*OBJECTIVE:*
Copy the text lines of each item below word for word, leaving out the pictures.

— Start —

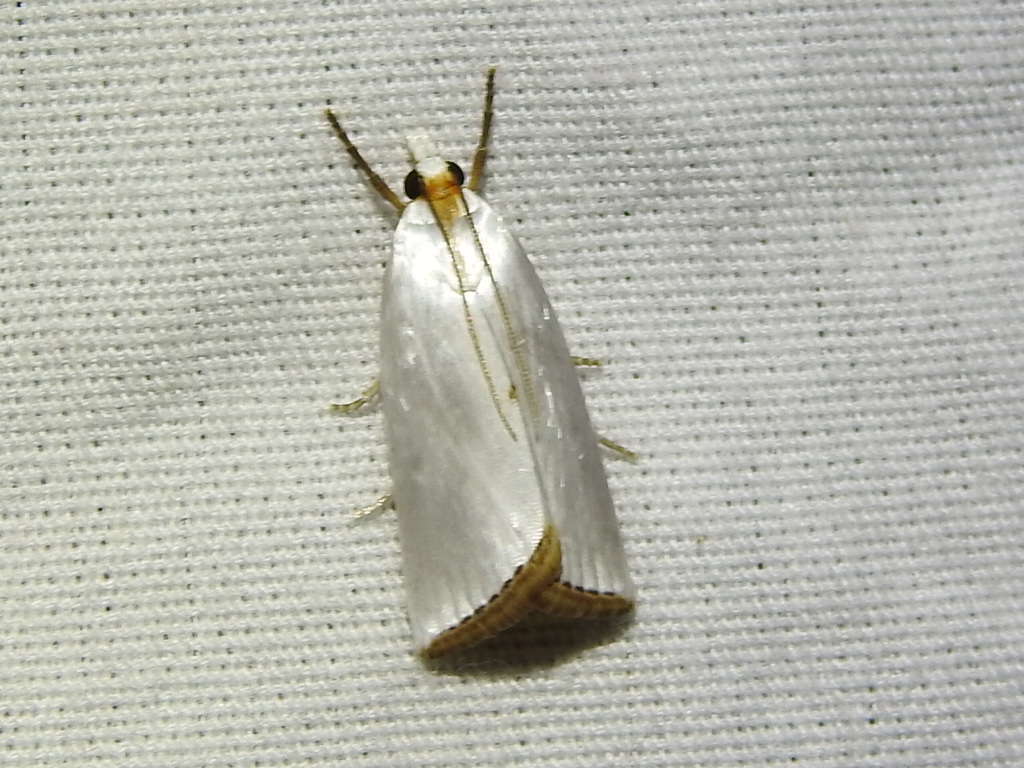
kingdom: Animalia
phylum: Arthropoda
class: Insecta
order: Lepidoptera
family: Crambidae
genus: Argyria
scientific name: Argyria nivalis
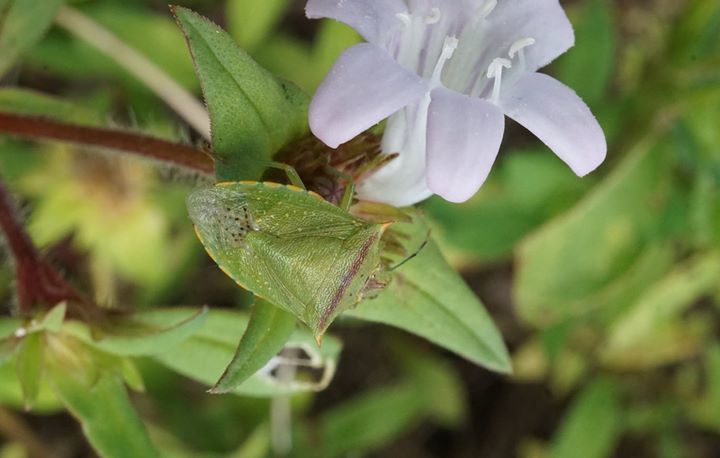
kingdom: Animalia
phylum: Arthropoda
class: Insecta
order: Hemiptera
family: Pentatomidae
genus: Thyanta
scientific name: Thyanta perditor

— End —

*FINISHED ANSWER:*
kingdom: Animalia
phylum: Arthropoda
class: Insecta
order: Lepidoptera
family: Crambidae
genus: Argyria
scientific name: Argyria nivalis
kingdom: Animalia
phylum: Arthropoda
class: Insecta
order: Hemiptera
family: Pentatomidae
genus: Thyanta
scientific name: Thyanta perditor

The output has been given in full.